◆ Work task:
Copy each line in the data below that contains the word "vite".

Rendered images with source text:
[Start of Attachment]
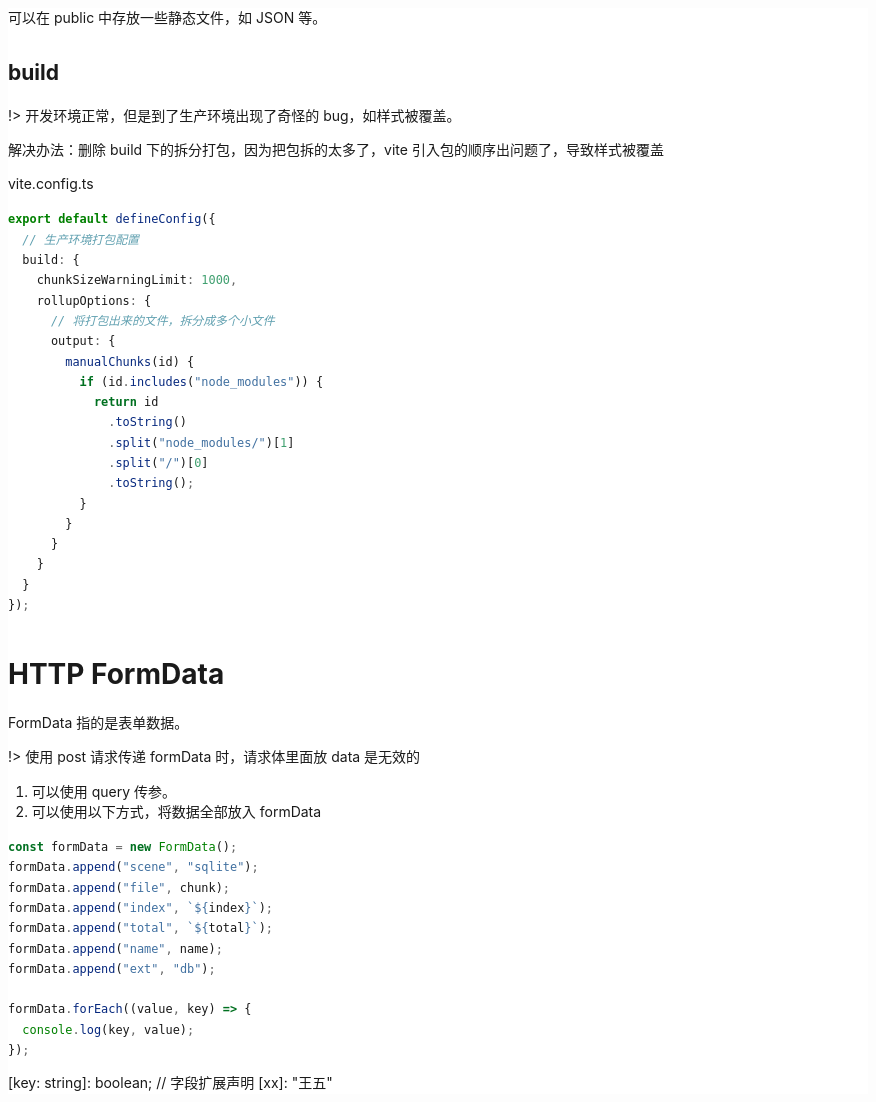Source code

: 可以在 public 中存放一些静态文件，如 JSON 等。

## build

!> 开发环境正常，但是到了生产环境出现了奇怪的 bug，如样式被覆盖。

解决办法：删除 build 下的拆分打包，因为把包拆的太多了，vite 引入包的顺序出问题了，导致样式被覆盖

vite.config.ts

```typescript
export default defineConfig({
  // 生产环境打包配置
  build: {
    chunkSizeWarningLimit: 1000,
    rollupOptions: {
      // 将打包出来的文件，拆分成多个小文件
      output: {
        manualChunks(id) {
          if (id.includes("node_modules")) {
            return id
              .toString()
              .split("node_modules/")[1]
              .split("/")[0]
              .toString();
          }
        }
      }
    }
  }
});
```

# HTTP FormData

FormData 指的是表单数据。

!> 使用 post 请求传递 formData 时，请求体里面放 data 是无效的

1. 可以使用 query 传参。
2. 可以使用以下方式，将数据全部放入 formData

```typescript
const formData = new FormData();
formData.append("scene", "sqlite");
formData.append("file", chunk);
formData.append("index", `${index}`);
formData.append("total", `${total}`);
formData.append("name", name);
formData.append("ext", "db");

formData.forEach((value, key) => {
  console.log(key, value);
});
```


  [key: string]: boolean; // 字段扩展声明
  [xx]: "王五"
[End of Attachment]
◆ Task solution:
解决办法：删除 build 下的拆分打包，因为把包拆的太多了，vite 引入包的顺序出问题了，导致样式被覆盖
vite.config.ts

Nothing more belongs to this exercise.